Pharmaceutical Engineering and 3D Printing (PharmE3D) Lab, Division of Molecular Pharmaceutics and Drug Delivery, College of Pharmacy, The University of Texas at Austin, Austin, TX 78712, USA.
Pharmaceutical Engineering and 3D Printing (PharmE3D) Lab, Division of Molecular Pharmaceutics and Drug Delivery, College of Pharmacy, The University of Texas at Austin, Austin, TX 78712, USA.
Eur J Pharm Biopharm. 2021 Jun;163:141-156. doi: 10.1016/j.ejpb.2021.03.016. Epub 2021 Apr 8.
This study demonstrated the first case of combining a novel continuous granulation technique with powder-bed fusion-based selective laser sintering (SLS) process to enhance the dissolution rate and physical properties of a poorly water-soluble drug. Selective laser sintering and binder jetting 3D printing processes have gained much attention in pharmaceutical dosage form manufacturing in recent times. These powder bed-based 3D printing platforms have been known to face printing and uniformity problems due to the inherent poor flow properties of the pharmaceutical physical mixtures. To address this issue a hot-melt extrusion-based versatile granulation process equipped with a process analytical technology (PAT) tool for the in-line monitoring of critical quality attributes (i.e., solid-state) of indomethacin was developed. The collected granules with enhanced flow properties were mixed with Kollidon® VA64 and a conductive excipient for efficient sintering. These mixtures were further characterized for their bulk properties observing an excellent flow and later subjected to an SLS-3D printing process. The physical mixtures, processed granules, and printed tablets were characterized using conventional as well as advanced solid-state characterizations. These characterizations revealed the amorphous nature of the drug in the processed granules and printed tablets. Further, the in vitro release testing of the tablets with produced granules as a reference standard depicted a notable dissolution advantage (100% drug released in 5 min at >pH 6.8) over the pure drug and the physical mixture. Our developed system known as DosePlus combines innovative continuous granulation and SLS-3D printing process which can potentially improve the physical properties of the bulk drug and formulations in comparison to when used in isolation. This process can further find application in continuous manufacturing of granules and additive manufacturing of pharmaceuticals to produce dosage forms with excellent uniformity and solubility advantage.

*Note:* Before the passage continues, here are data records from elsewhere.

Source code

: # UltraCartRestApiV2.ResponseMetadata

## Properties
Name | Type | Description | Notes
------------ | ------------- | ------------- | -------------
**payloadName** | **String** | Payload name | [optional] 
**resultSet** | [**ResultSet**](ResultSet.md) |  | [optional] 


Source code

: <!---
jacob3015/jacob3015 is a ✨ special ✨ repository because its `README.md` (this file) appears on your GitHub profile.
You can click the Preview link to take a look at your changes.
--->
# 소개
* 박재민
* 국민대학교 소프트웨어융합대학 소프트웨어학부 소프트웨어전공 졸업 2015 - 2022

本研究首次展示了将新型连续造粒技术与基于粉末床熔融的选择性激光烧结(SLS)工艺相结合,以提高难溶性药物的溶出速率和物理性质。近年来,选择性激光烧结和粘结剂喷射 3D 打印工艺在药物剂型制造中受到了广泛关注。众所周知,由于药物物理混合物固有的较差流变性,这些基于粉末床的 3D 打印平台存在打印和均匀性问题。为了解决这个问题,开发了一种基于热熔挤出的多功能造粒工艺,该工艺配备了过程分析技术(PAT)工具,可在线监测吲哚美辛的关键质量属性(即固态)。收集到的具有增强流动性的颗粒与 Kollidon®VA64 和一种导电赋形剂混合,以实现高效烧结。进一步对这些混合物的体积性质进行了表征,观察到了优异的流动性,然后进行了 SLS-3D 打印工艺。对物理混合物、加工颗粒和打印片剂进行了常规和先进的固态特性分析。这些特性表明,药物在加工颗粒和打印片剂中呈无定形状态。此外,以生产的颗粒为参比标准的片剂体外释放测试显示出显著的溶解优势(在 >pH 6.8 下 5 分钟内 100%释放药物),优于纯药物和物理混合物。我们开发的系统称为 DosePlus,它结合了创新的连续造粒和 SLS-3D 打印工艺,与单独使用相比,可以潜在地改善原料药和制剂的物理性质。该工艺还可以进一步应用于连续制粒和药物添加剂制造,以生产具有优异均匀性和溶解优势的剂型。